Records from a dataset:
---*---

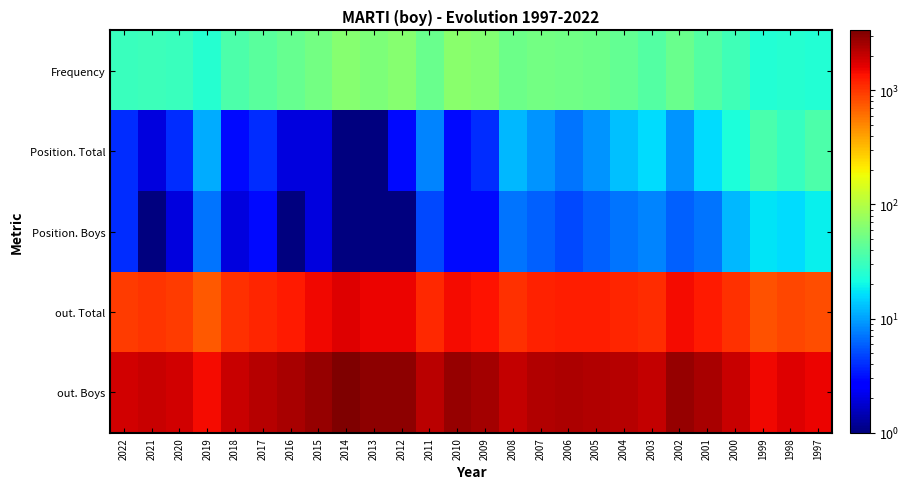

What is the difference between the highest and lowest values at 2004?

2238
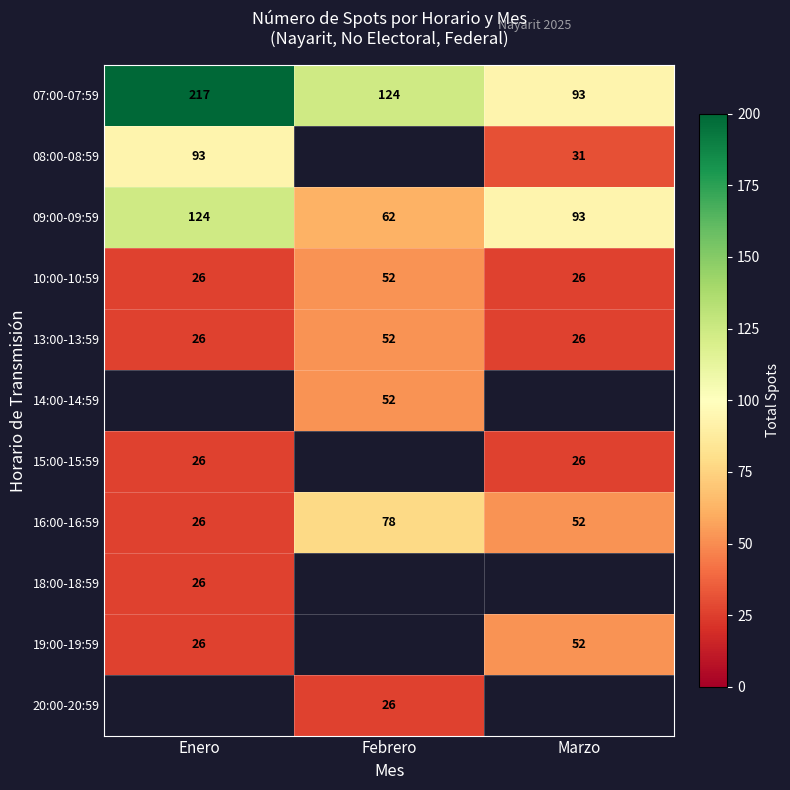

How many data points in 16:00-16:59 are less than 52?

1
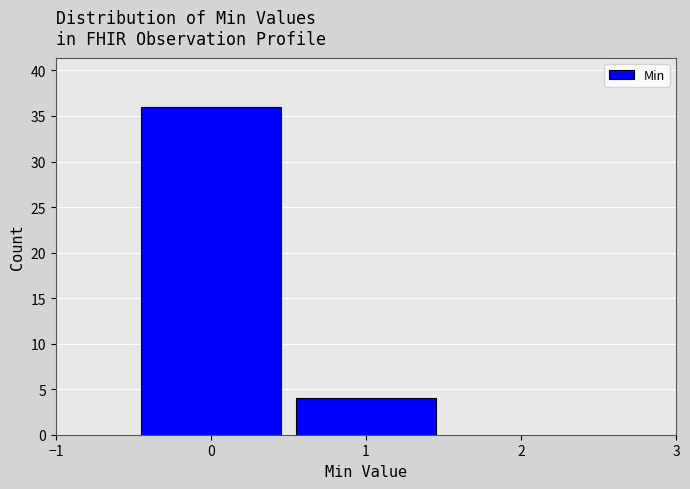

Reading left to right, list every bar in this chart as the range it spans on the x-axis followed by its height. The values are not printed on the chart, so give them approximately, as read against the axis.

-0.5 to 0.5: 36
0.5 to 1.5: 4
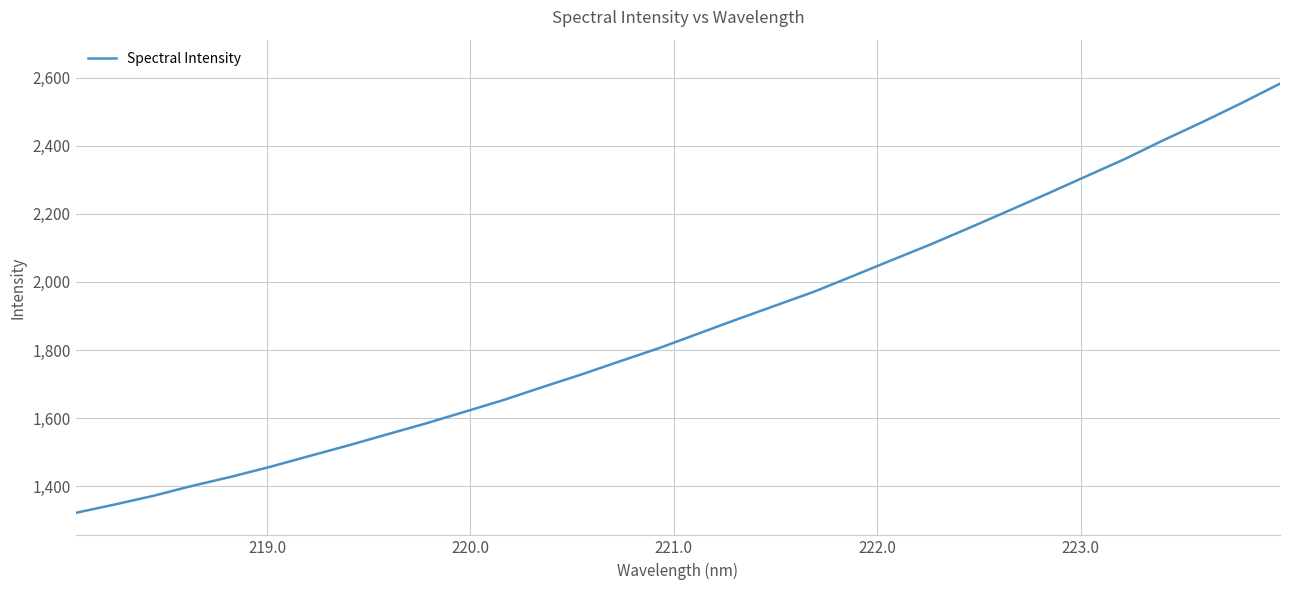

What is the greatest value displayed?

2582.1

---*---

● **What you have to do**: Return, word for word, the lines of the records from their start through the line containing "Reading left to", including both ends. Leave the pictures out of your answer.

● **Expected answer**:
What is the difference between the highest and lowest values at 2004?

2238

How many data points in 16:00-16:59 are less than 52?

1

Reading left to right, list every bar in this chart as the range it spans on the x-axis followed by its height. The values are not printed on the chart, so give them approximately, as read against the axis.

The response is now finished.